» **Written instruction**
Repeat each of the following lines verbatim, in the order given.

» **Dataset excerpts**

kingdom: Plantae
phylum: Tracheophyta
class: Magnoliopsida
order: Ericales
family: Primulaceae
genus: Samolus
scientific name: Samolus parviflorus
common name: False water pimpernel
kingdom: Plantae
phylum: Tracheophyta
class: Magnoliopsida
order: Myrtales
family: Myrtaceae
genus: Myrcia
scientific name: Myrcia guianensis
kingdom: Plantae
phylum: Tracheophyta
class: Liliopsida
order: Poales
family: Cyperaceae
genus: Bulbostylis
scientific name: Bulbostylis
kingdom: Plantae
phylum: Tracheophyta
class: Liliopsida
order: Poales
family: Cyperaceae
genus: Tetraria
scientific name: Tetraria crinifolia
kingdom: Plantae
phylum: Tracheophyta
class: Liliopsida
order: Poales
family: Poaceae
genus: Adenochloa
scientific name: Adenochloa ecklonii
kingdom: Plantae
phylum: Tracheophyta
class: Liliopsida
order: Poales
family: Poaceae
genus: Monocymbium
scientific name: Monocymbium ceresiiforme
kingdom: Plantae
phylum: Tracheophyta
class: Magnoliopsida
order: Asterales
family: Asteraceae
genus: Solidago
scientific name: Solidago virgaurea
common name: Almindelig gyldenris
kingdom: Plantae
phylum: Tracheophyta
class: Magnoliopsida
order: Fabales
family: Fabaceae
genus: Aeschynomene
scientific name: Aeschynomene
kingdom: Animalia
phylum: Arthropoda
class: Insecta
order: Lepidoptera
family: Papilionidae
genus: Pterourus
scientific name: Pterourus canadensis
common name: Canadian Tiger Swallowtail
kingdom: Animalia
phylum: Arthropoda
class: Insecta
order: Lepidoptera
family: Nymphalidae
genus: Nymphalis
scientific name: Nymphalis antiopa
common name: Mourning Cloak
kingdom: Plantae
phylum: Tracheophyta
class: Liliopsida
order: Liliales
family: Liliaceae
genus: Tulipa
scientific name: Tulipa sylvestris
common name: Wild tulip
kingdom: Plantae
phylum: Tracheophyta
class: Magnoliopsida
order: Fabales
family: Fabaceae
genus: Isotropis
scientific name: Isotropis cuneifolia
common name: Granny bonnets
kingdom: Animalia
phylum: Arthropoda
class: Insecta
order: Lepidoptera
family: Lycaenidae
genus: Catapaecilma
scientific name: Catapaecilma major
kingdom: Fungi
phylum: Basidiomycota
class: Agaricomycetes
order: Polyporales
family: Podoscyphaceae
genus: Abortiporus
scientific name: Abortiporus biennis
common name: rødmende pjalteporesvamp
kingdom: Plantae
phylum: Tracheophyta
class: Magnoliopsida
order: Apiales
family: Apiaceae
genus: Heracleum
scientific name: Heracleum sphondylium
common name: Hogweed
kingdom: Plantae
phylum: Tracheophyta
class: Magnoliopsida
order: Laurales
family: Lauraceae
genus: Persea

» **Problem solution**
kingdom: Plantae
phylum: Tracheophyta
class: Magnoliopsida
order: Ericales
family: Primulaceae
genus: Samolus
scientific name: Samolus parviflorus
common name: False water pimpernel
kingdom: Plantae
phylum: Tracheophyta
class: Magnoliopsida
order: Myrtales
family: Myrtaceae
genus: Myrcia
scientific name: Myrcia guianensis
kingdom: Plantae
phylum: Tracheophyta
class: Liliopsida
order: Poales
family: Cyperaceae
genus: Bulbostylis
scientific name: Bulbostylis
kingdom: Plantae
phylum: Tracheophyta
class: Liliopsida
order: Poales
family: Cyperaceae
genus: Tetraria
scientific name: Tetraria crinifolia
kingdom: Plantae
phylum: Tracheophyta
class: Liliopsida
order: Poales
family: Poaceae
genus: Adenochloa
scientific name: Adenochloa ecklonii
kingdom: Plantae
phylum: Tracheophyta
class: Liliopsida
order: Poales
family: Poaceae
genus: Monocymbium
scientific name: Monocymbium ceresiiforme
kingdom: Plantae
phylum: Tracheophyta
class: Magnoliopsida
order: Asterales
family: Asteraceae
genus: Solidago
scientific name: Solidago virgaurea
common name: Almindelig gyldenris
kingdom: Plantae
phylum: Tracheophyta
class: Magnoliopsida
order: Fabales
family: Fabaceae
genus: Aeschynomene
scientific name: Aeschynomene
kingdom: Animalia
phylum: Arthropoda
class: Insecta
order: Lepidoptera
family: Papilionidae
genus: Pterourus
scientific name: Pterourus canadensis
common name: Canadian Tiger Swallowtail
kingdom: Animalia
phylum: Arthropoda
class: Insecta
order: Lepidoptera
family: Nymphalidae
genus: Nymphalis
scientific name: Nymphalis antiopa
common name: Mourning Cloak
kingdom: Plantae
phylum: Tracheophyta
class: Liliopsida
order: Liliales
family: Liliaceae
genus: Tulipa
scientific name: Tulipa sylvestris
common name: Wild tulip
kingdom: Plantae
phylum: Tracheophyta
class: Magnoliopsida
order: Fabales
family: Fabaceae
genus: Isotropis
scientific name: Isotropis cuneifolia
common name: Granny bonnets
kingdom: Animalia
phylum: Arthropoda
class: Insecta
order: Lepidoptera
family: Lycaenidae
genus: Catapaecilma
scientific name: Catapaecilma major
kingdom: Fungi
phylum: Basidiomycota
class: Agaricomycetes
order: Polyporales
family: Podoscyphaceae
genus: Abortiporus
scientific name: Abortiporus biennis
common name: rødmende pjalteporesvamp
kingdom: Plantae
phylum: Tracheophyta
class: Magnoliopsida
order: Apiales
family: Apiaceae
genus: Heracleum
scientific name: Heracleum sphondylium
common name: Hogweed
kingdom: Plantae
phylum: Tracheophyta
class: Magnoliopsida
order: Laurales
family: Lauraceae
genus: Persea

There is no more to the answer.